Since 1949, when the first systematic study of the cost of corrosion, led by Herbert H. Uligh in the United States, was published, the huge amounts of money lost due to corrosion and spent on preventing and controlling it have been compared to one of the more relevant economic indices, such as the Gross Domestic Product (GDP). This is an index proposed more than three hundred years ago.
Two of the latest estimates of the cost of corrosion are from studies conducted in the United States in 2013 and in China in 2015. In the first case, the annual cost of corrosion was estimated at 3.4% of GDP; in China, it was estimated at 3.34% of GDP.
When looking for results in other latitudes, it is common to find that GDP percentages are usually lower. For instance, in Colombia, a study led by the author several decades ago found that the total cost of corrosion was about 2%.
A reason for this relevant difference could be related to the GDP index. It is a broad measure of a region's economic growth over a period, usually a year. However, corrosion seems to be more related to other issues.
Economists are seeking a new index of the current true wealth. Corrosion costs must be related to an index other than GDP.
Disparities in GDP differ from disparities in richness, development dynamics, and steel consumption.
We need a more realistic index, more directly associated with the magnitude of the corrosion phenomena, and steel consumption is a clear indicator of that magnitude.
Steel accounts for nearly 95 percent of total metals consumed worldwide. Worldwide, steel consumption averages about 4 tons per person; in developed countries, it is about 15 tons per person; and in Sub-Saharan Africa, it is less than 1 ton per person. More than 95 percent of corrosion costs are attributable to steel corrosion, but applying the same percentage across all countries is not appropriate.
This point of view is closely tied to an older consideration of the magnitude of corrosion problems and to the use of a system that accounts for a significant percentage of the steel produced in the replacement of corroded parts and structures.
Right now, it is more important to correlate the cost of corrosion with steel consumption across countries and regions. The table below presents results from studies on the cost of corrosion in Colombia (CO), the United States (US), and China (CN).
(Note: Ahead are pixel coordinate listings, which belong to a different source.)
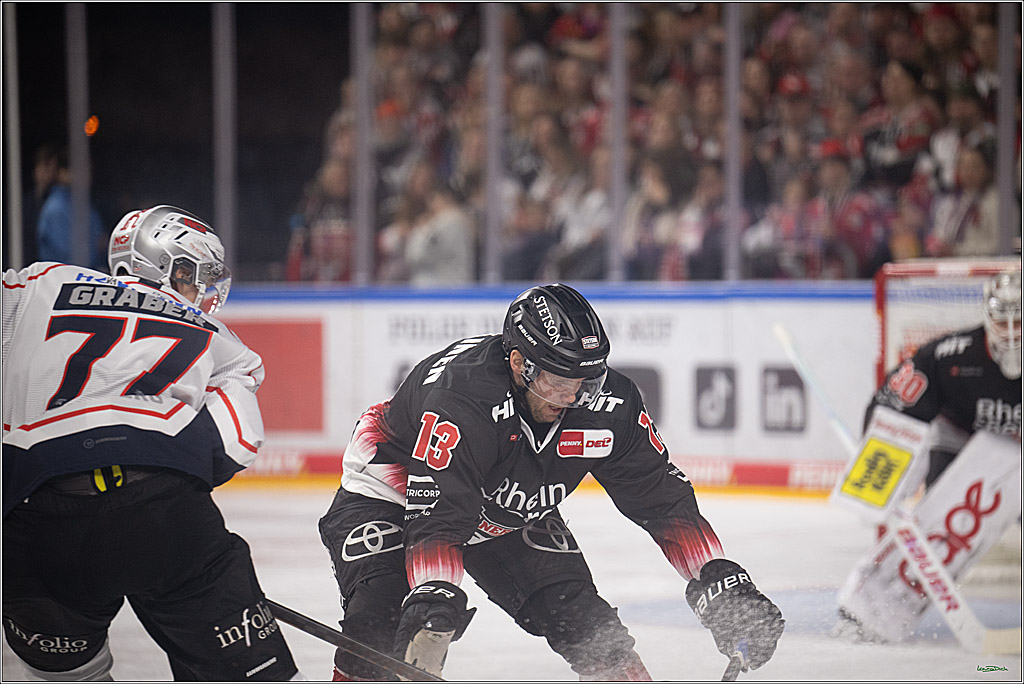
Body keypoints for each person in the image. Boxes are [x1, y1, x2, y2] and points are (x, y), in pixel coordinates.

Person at [318, 283, 785, 681]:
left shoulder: (609, 406)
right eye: (557, 381)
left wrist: (717, 577)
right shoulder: (464, 399)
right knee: (382, 625)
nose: (572, 397)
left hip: (505, 507)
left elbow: (662, 501)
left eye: (586, 381)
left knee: (586, 624)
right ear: (519, 363)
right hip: (393, 494)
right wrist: (434, 591)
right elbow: (439, 518)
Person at [3, 206, 303, 681]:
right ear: (170, 267)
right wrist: (165, 478)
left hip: (39, 519)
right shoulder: (213, 334)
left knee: (71, 675)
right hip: (166, 516)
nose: (202, 291)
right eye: (199, 276)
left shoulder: (37, 284)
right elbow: (237, 442)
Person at [836, 268, 1022, 641]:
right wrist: (879, 470)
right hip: (963, 443)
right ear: (987, 318)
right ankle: (874, 610)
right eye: (1003, 322)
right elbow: (893, 404)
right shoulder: (950, 356)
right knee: (944, 521)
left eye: (1020, 321)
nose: (1012, 333)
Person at [35, 146, 107, 272]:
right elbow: (73, 259)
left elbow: (103, 243)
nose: (85, 176)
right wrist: (97, 248)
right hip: (63, 280)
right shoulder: (56, 209)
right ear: (62, 173)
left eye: (87, 170)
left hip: (90, 277)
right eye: (79, 170)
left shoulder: (86, 206)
It also shows the total apparent consumption of steel over the 50 years preceding the studies, or the metals that were truly exposed to corrosion associated with the found costs of corrosion. It calculates the cost of such quantities of steel at 2025 prices (US $465 per ton), the percentage of corrosion cost relative to steel cost, and, finally, the cost of corrosion in 2025, estimated for each country.
Table: Comparison of the Measured Cost of Corrosion with the Cost of the Exposed Steel
Apparent Steel Consumed (ASC) over the last 50 years before the study, and extrapolation to 2025.
| Country | Year | Original Corrosion Cost (US $B) | Projected Corrosion Cost 2025 (US $B)* | ASC (M ton) | Cost of the ASC 2025 (US $B) | Corrosion Cost (%) | Cost of Corrosion in 2025 (US $B) |
|---|---|---|---|---|---|---|---|
| CO | 1994 | 1.3 | 2.8 | 33.1 | 15.3 | 18.34 | 2.7 |
| US | 2013 | 451 | 619 | 4,850 | 2,255 | 27.45 | 441.8 |
| CN | 2015 | 310 | 418 | 10,150 | 4,719 | 8.86 | 484.7 |
* Historical corrosion costs have been adjusted to 2025 US dollars using the U.S. Bureau of Labor Statistics CPI-U, so they are directly comparable to the cost of the ASC at 2025 prices.
In conclusion, GDP is not a reliable indicator for estimating the cost of corrosion across all countries worldwide. The level of corrosive attack depends strongly on the nature of natural environments (continental, coastal, landlocked, tropical, etc.) as well as on anthropogenic ones (industrial, urban, domestic, etc.), and on the anti-corrosion forces (ACICOR, AMPP, CSCP, enterprises, universities, etc.). These environments are directly related to the degree and dynamics of development, which are associated with steel consumption and exposure conditions, and do not depend on total income measured by GDP.
In corrosion, we never generalize; we say that "each case is a case."